Nur Johns bester Freund Wilhelm (grandios: Roland Koch) hält noch zu ihm, der in hündischer Anhänglichkeit dem Freund nicht einmal übel nimmt, dass der was mit seiner Tochter Frida (Liliane Amuat) hat.

Das fragile Gleichgewicht bricht durch die Ankunft von Gundhilds Zwillingsschwester Ella Rentheim naturgemäss schnell zusammen. Caroline Peters muss gegen die übermächtige Bühnenpräsenz der Minichmayr hart arbeiten, schafft es aber, das ursprüngliche Spannungsdreieck zwischen Borkmann und den Schwestern wieder herzustellen. Auch sie hat Ansprüche an Erhart: Er soll die Zeit bis zu ihrem Krebstod mit ihr verbringen, schliesslich hatte sie ihn ja nach dem Urteil viele Jahre lang bei sich aufgenommen. Nicht zu vergessen, dass sie die Familie durch den Kauf des Elternhauses vor der Obdachlosigkeit gerettet hat.

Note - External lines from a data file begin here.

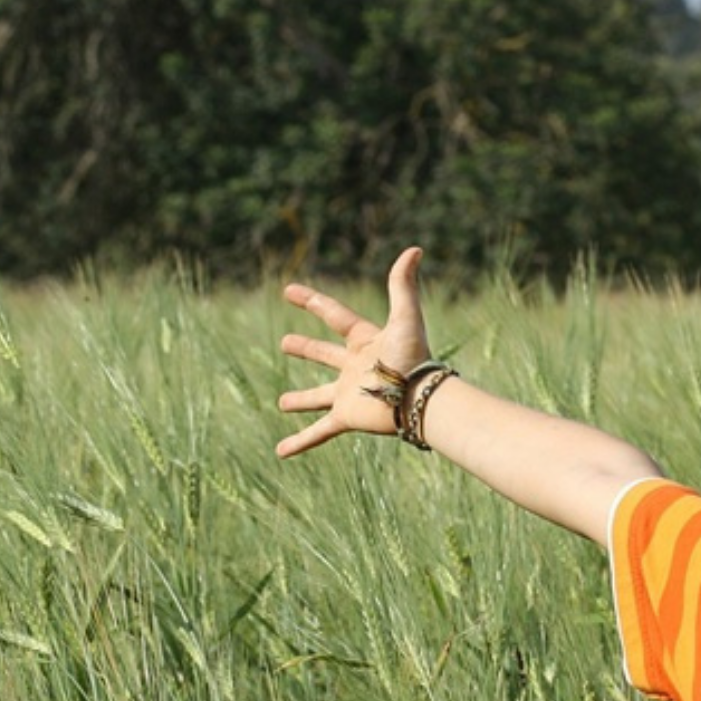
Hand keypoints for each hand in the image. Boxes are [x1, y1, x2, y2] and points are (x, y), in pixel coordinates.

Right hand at [275, 247, 432, 457]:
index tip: (289, 291)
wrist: (420, 398)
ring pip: (318, 397)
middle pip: (325, 355)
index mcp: (365, 341)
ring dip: (301, 401)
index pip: (334, 316)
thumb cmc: (414, 358)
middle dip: (306, 349)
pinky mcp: (347, 417)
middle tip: (285, 343)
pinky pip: (319, 433)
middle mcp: (355, 367)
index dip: (312, 302)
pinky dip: (300, 442)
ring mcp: (349, 394)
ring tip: (282, 404)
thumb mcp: (405, 317)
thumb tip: (415, 249)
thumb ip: (403, 284)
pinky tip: (281, 452)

Schicht für Schicht wird das Beziehungsgeflecht gnadenlos aufgedeckt. Bei Ibsen bleibt keine Sünde der Vergangenheit ungesühnt. So hatte Ella durch die Abweisung von Johns Freund Hinkel die Katastrophe damals erst ausgelöst. Schliesslich hatte John seine einstige Liebe Ella praktisch seinem Kollegen für die Stelle als Bankenchef „überlassen“. Als Rache für die Abweisung deckte dieser aber Johns Betrug auf.

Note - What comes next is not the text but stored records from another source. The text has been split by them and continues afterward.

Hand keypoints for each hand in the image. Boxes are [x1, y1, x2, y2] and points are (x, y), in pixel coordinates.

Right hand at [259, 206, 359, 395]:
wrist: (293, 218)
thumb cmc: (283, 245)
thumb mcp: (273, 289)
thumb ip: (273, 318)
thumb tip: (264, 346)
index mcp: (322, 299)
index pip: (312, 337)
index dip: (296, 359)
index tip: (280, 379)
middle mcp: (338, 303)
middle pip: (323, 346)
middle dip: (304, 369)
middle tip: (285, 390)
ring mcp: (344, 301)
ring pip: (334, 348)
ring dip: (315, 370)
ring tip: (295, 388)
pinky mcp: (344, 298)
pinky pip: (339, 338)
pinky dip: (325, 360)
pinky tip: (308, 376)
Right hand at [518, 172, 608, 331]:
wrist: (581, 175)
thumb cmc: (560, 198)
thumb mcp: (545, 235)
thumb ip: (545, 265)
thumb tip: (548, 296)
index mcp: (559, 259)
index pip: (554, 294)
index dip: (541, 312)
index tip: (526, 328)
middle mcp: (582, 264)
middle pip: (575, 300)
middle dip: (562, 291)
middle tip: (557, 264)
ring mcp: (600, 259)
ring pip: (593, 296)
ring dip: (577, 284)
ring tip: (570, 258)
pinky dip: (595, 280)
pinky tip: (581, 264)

Der in Basel geborene australische Regisseur Simon Stone hat Ibsens Stück modernisiert. Gunhild googelt sich regelmässig selbst, Erhart korrespondiert mit seiner Tante via Facebook, John sieht zwar nie aus dem Fenster, schaut aber TV und ist von der modernen Welt (inklusive Mammut-DNA) fasziniert. Zu Recht weist Stone auf die Aktualität des Stücks hin. Aber braucht dieses wirklich moderne Sprache, um aktuell zu sein? Wie kürzlich bei der Wildente im Schauspielhaus Basel eindrücklich demonstriert, ist das gar nicht nötig. Ibsen ist zeitlos. Falsche Lebensentscheidungen, Versagen, Selbsttäuschung, wer könnte sich damit heutzutage nicht damit identifizieren?

Es ist wohl der Jugend des Regisseurs geschuldet, nicht daran zu glauben, dass moderne Menschen ohne die Worte Youtube und Facebook Parallelen zu ihren eigenen Leben ziehen können. Das Ergebnis ist aber eine in ihrer Übertriebenheit eher unfreiwillige Komik.

Der frenetische Applaus des Basler Publikums gilt denn weniger der Inszenierung an sich als der Hochkarätigkeit des Ensembles. Da dieses praktisch geschlossen aus Wien übernommen wurde, ist nur zu bedauern, dass einem dieses Niveau hierzulande nicht oft geboten wird.